I was able to sucessfully build the container using the docker files after removing the parallel flag. It took 30 minutes.
docker build --tag phi3_vision .
[+] Building 1963.8s (8/8) FINISHED docker:default
=> [internal] load build definition from dockerfile 0.0s
=> => transferring dockerfile: 134B 0.0s
=> [internal] load metadata for docker.io/dustynv/onnxruntime:r36.2.0 0.0s
=> [internal] load .dockerignore 0.0s
=> => transferring context: 2B 0.0s
=> [internal] load build context 0.0s
=> => transferring context: 856B 0.0s
=> CACHED [1/3] FROM docker.io/dustynv/onnxruntime:r36.2.0 0.0s
=> [2/3] COPY build_genai.sh /tmp/genai/ 0.0s
=> [3/3] RUN /tmp/genai/build_genai.sh 1922.4s
=> exporting to image 41.1s
=> => exporting layers 41.0s
=> => writing image sha256:82ebcdac2fc6a77810c1a10c8af3465107b53fe1ad2df 0.0s
=> => naming to docker.io/library/phi3_vision 0.0s
The .whl file also installed correctly when installing to Dusty's onnx image.

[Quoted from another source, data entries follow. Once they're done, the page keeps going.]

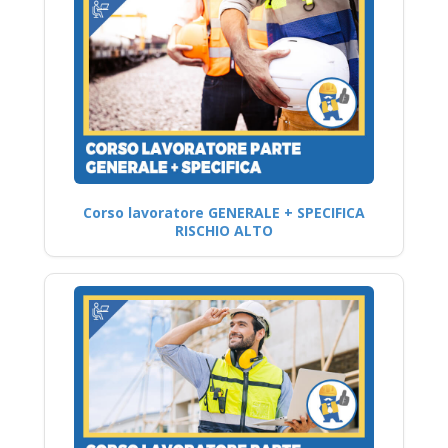
Corso lavoratore GENERALE + SPECIFICA
RISCHIO ALTO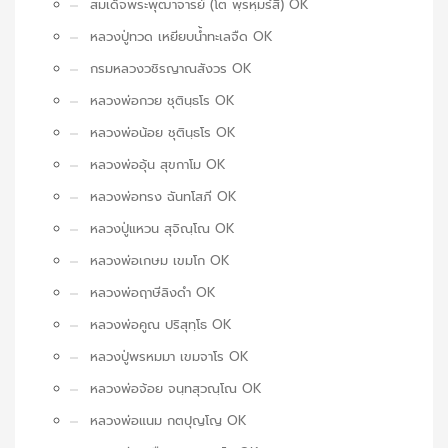
สมเด็จพระพุฒาจารย์ (โต พฺรหฺมรํสี) OK
หลวงปู่ทวด เหยียบน้ำทะเลจืด OK
กรมหลวงวชิรญาณสังวร OK
หลวงพ่อกวย ชุตินฺธโร OK
หลวงพ่อน้อย ชุตินฺธโร OK
หลวงพ่ออุ้น สุขกาโม OK
หลวงพ่อทรง ฉันทโสภี OK
หลวงปู่แหวน สุจิณฺโณ OK
หลวงพ่อเกษม เขมโก OK
หลวงพ่อฤาษีลิงดำ OK
หลวงพ่อคูณ ปริสุทฺโธ OK
หลวงปู่พรหมมา เขมจาโร OK
หลวงพ่อจ้อย จนฺทสุวณฺโณ OK
หลวงพ่อแนม กตปุญโญ OK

However, I think the build_genai.sh file forgets to include
pip3 install /ort/*.whl
Before installing, I got
Traceback (most recent call last):
File "/home/phi3v.py", line 9, in <module>
import onnxruntime_genai as og
ModuleNotFoundError: No module named 'onnxruntime_genai'
Unfortunately, after installing the whl file, and running the example script I got a different error than you posted
$ python3 phi3v.py -m cuda-int4-rtn-block-32
Loading model...
terminate called after throwing an instance of 'onnxruntime::OnnxRuntimeException'
what(): /opt/onnxruntime/onnxruntime/contrib_ops/cuda/bert/tensorrt_fused_multihead_attention/cudaDriverWrapper.cc:42 onnxruntime::contrib::cuda::CUDADriverWrapper::CUDADriverWrapper() handle != nullptr was false.
Aborted (core dumped)
I went ahead and installed cuDDN 9 but received the same error.